Start of Data supplied

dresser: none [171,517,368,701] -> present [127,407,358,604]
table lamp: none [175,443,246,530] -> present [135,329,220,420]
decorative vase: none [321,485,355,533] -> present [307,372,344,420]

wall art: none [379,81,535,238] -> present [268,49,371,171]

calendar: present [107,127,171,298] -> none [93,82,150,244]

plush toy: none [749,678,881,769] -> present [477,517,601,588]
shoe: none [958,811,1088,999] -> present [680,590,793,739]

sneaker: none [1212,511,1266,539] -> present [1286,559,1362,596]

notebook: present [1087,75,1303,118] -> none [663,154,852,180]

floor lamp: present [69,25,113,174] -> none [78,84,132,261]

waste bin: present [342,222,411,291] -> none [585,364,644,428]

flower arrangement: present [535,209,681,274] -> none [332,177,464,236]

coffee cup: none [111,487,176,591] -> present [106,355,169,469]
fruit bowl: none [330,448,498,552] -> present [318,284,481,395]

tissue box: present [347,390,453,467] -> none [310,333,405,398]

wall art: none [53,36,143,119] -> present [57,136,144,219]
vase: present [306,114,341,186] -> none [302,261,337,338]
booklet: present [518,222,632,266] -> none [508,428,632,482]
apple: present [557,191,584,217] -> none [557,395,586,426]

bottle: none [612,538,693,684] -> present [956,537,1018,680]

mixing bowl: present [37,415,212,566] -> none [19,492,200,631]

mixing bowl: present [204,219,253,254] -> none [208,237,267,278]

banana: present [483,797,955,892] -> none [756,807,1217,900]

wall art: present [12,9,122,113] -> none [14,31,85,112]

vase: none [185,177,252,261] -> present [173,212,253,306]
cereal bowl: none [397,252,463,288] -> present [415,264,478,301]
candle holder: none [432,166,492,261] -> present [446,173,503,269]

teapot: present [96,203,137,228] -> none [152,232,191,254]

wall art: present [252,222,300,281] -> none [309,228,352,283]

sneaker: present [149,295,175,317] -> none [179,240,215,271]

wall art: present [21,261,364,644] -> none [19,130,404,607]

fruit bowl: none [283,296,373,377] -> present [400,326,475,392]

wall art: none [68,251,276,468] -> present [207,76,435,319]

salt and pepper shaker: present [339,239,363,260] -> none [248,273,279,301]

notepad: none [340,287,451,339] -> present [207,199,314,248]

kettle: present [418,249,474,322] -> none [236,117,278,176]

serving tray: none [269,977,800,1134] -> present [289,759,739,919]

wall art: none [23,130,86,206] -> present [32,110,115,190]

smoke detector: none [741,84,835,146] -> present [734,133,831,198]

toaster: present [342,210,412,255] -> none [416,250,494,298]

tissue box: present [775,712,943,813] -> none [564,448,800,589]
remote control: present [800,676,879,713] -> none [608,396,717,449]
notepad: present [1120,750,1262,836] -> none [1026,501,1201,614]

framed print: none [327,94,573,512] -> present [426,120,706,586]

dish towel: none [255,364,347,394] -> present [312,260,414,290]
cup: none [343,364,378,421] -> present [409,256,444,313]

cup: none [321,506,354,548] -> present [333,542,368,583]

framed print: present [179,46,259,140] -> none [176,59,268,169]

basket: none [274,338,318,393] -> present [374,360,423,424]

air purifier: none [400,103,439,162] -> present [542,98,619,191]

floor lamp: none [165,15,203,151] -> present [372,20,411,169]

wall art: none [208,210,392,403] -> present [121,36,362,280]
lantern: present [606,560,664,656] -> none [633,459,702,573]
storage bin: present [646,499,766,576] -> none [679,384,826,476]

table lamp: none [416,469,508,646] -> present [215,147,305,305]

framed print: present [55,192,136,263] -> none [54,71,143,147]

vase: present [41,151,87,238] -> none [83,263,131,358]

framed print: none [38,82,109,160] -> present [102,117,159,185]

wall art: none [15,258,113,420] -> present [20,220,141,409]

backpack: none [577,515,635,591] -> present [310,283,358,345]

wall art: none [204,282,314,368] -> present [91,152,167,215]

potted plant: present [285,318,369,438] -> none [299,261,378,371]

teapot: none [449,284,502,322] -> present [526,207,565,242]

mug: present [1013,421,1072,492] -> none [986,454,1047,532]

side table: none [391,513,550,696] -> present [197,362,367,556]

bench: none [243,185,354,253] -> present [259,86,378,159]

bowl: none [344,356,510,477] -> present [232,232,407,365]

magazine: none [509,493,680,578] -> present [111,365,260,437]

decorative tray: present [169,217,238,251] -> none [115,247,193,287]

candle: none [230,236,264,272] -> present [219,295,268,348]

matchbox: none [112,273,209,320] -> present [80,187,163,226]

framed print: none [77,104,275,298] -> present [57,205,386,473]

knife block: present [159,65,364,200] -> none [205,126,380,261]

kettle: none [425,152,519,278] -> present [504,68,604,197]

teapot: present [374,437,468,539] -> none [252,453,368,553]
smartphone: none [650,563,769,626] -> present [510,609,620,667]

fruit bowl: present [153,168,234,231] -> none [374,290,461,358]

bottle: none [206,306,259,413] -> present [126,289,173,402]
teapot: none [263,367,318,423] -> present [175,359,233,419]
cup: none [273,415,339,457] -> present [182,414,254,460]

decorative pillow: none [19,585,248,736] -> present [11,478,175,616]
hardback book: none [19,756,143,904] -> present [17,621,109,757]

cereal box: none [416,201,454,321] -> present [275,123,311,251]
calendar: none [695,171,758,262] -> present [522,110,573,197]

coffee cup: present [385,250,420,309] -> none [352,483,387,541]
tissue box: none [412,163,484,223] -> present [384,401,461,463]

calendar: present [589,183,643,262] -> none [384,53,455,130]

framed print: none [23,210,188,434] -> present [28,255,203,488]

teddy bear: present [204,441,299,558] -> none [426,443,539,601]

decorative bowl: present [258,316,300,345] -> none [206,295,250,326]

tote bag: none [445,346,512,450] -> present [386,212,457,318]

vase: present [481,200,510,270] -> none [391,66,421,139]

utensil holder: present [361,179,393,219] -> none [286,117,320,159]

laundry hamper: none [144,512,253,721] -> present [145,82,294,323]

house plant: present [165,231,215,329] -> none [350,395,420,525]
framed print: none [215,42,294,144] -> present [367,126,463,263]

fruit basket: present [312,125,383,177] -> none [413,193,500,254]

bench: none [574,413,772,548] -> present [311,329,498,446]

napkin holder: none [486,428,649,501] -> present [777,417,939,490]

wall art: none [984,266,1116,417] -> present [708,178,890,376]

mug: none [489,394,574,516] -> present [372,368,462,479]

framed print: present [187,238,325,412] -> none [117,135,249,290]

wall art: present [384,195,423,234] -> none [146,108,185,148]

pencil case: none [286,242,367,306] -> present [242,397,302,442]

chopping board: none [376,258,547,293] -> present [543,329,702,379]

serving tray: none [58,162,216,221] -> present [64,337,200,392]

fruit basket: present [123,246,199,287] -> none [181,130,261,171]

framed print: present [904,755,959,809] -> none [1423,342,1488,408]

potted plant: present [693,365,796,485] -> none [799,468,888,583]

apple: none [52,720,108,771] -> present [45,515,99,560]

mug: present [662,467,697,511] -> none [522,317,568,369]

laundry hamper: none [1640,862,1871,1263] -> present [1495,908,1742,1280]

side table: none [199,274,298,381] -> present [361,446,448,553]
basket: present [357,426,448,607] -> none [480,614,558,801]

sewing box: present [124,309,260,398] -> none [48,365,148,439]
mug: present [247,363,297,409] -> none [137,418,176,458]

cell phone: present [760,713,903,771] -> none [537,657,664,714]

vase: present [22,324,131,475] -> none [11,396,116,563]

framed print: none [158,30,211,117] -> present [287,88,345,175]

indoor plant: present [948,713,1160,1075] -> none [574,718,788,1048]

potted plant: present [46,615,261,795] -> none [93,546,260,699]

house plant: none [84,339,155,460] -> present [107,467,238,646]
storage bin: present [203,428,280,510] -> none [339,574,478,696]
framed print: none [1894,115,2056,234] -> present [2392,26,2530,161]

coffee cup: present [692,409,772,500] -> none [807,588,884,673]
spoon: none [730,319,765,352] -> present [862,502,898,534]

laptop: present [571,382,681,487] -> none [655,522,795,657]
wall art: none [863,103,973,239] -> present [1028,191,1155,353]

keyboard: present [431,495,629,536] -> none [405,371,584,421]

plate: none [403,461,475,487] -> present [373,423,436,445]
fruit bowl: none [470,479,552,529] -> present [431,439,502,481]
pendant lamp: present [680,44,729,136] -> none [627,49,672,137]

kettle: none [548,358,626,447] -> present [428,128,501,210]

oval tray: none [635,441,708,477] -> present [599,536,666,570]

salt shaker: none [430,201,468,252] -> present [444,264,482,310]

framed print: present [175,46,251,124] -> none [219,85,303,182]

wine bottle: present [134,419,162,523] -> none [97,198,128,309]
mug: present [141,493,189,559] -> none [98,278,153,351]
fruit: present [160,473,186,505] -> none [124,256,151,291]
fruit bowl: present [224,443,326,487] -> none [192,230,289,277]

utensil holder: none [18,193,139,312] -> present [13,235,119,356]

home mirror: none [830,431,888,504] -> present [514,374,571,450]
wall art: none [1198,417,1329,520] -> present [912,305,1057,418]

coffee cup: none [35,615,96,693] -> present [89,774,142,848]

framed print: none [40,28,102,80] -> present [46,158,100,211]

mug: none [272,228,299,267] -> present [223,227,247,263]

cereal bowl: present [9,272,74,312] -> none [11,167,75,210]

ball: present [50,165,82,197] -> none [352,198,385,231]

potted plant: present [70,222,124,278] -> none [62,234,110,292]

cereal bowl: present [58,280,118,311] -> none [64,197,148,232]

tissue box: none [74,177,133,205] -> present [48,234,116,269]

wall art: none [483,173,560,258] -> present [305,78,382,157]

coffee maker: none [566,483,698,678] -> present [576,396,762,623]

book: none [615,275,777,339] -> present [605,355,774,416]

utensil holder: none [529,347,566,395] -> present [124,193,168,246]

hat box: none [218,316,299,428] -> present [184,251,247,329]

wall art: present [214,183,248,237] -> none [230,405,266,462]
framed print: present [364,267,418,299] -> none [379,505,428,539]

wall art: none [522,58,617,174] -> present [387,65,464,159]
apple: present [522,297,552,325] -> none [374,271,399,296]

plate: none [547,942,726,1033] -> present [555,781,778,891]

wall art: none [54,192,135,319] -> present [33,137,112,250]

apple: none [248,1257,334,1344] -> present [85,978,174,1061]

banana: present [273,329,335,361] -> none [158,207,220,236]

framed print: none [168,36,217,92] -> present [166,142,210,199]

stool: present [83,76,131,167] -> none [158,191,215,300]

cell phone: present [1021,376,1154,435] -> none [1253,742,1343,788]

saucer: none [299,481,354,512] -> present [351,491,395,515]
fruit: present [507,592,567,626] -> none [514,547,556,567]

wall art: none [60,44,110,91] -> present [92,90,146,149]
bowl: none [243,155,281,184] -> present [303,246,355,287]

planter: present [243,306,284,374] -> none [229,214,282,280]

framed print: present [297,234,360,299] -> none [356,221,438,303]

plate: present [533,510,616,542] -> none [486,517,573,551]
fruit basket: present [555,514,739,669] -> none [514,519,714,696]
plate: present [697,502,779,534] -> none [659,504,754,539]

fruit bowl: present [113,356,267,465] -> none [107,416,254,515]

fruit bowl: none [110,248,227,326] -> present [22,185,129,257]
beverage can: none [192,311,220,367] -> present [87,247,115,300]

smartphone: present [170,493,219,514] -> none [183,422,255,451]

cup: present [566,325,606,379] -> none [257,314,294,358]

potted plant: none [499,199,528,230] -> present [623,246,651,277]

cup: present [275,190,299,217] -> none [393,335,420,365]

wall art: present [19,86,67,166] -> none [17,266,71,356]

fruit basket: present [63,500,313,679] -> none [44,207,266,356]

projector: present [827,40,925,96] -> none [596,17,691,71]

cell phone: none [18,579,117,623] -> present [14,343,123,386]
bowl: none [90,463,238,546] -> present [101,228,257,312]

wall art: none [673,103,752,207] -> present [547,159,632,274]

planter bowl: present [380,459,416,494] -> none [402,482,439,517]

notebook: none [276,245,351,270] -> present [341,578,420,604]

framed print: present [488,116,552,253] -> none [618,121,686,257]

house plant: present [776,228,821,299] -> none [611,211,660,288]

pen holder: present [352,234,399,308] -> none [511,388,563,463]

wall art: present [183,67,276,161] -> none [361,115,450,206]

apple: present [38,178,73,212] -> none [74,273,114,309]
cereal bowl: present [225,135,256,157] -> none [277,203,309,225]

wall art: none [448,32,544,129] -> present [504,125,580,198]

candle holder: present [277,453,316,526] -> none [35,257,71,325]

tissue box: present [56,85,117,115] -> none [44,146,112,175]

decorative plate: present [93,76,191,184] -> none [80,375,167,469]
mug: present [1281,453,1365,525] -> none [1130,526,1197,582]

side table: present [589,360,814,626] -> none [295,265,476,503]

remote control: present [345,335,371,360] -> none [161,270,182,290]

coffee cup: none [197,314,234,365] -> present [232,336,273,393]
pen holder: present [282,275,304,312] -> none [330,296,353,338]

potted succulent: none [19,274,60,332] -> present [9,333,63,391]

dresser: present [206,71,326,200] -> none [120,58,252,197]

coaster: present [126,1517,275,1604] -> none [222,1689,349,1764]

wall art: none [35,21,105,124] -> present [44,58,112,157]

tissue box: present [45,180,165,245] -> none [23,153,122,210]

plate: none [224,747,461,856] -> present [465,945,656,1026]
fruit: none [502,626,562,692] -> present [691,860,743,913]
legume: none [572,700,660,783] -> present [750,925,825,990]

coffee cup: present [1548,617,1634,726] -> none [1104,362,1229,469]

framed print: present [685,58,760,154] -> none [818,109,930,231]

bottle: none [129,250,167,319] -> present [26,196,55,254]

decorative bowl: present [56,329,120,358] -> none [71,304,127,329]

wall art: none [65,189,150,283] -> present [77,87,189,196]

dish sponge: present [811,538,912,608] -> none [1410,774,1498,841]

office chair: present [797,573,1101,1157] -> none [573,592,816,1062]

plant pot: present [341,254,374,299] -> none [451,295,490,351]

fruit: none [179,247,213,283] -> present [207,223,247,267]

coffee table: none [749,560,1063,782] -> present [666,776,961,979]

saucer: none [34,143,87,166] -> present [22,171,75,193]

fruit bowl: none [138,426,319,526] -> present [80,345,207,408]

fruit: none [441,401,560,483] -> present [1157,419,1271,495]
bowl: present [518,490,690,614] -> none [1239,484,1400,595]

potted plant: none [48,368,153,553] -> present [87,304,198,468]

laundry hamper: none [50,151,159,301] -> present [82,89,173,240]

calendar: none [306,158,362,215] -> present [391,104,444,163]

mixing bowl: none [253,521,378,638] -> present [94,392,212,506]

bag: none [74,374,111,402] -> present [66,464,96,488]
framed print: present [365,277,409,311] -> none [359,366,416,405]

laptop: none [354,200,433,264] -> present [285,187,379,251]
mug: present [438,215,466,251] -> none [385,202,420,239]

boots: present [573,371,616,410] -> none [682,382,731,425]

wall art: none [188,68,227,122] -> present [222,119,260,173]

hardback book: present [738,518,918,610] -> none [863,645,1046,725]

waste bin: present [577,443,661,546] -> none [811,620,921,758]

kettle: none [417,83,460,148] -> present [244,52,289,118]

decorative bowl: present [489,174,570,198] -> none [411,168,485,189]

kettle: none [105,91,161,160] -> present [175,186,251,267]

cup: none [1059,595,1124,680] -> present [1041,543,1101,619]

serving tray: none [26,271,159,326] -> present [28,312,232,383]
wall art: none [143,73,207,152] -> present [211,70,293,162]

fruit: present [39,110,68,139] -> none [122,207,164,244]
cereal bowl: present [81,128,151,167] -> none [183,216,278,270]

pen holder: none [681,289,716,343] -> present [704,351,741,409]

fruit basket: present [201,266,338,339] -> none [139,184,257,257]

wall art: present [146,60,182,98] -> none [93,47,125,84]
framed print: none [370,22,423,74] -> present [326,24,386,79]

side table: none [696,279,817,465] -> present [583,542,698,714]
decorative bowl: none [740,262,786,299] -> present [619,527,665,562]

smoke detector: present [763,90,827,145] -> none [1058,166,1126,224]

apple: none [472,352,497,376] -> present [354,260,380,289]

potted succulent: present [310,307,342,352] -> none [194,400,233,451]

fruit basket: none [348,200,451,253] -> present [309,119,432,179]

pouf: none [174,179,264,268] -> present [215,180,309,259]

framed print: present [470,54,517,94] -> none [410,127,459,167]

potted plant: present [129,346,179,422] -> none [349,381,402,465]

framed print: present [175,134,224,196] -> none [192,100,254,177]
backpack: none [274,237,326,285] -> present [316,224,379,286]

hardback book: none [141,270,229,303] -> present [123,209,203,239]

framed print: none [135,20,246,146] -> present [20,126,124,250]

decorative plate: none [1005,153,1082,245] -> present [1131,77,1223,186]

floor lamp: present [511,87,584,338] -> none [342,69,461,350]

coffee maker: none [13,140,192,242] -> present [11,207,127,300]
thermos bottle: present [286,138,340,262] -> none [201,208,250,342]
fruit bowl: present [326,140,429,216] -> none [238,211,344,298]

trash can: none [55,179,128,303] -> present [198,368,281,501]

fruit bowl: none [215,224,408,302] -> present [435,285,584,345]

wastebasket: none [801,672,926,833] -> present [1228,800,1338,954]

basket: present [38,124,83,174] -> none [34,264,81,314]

End of Data supplied

- [Work required]: Output the lines of the records above exactly as they appear, from the line containing "bottle: none [612,538,693,684]" through the line containing "salt and pepper".

- [Expected answer]:
bottle: none [612,538,693,684] -> present [956,537,1018,680]

mixing bowl: present [37,415,212,566] -> none [19,492,200,631]

mixing bowl: present [204,219,253,254] -> none [208,237,267,278]

banana: present [483,797,955,892] -> none [756,807,1217,900]

wall art: present [12,9,122,113] -> none [14,31,85,112]

vase: none [185,177,252,261] -> present [173,212,253,306]
cereal bowl: none [397,252,463,288] -> present [415,264,478,301]
candle holder: none [432,166,492,261] -> present [446,173,503,269]

teapot: present [96,203,137,228] -> none [152,232,191,254]

wall art: present [252,222,300,281] -> none [309,228,352,283]

sneaker: present [149,295,175,317] -> none [179,240,215,271]

wall art: present [21,261,364,644] -> none [19,130,404,607]

fruit bowl: none [283,296,373,377] -> present [400,326,475,392]

wall art: none [68,251,276,468] -> present [207,76,435,319]

salt and pepper shaker: present [339,239,363,260] -> none [248,273,279,301]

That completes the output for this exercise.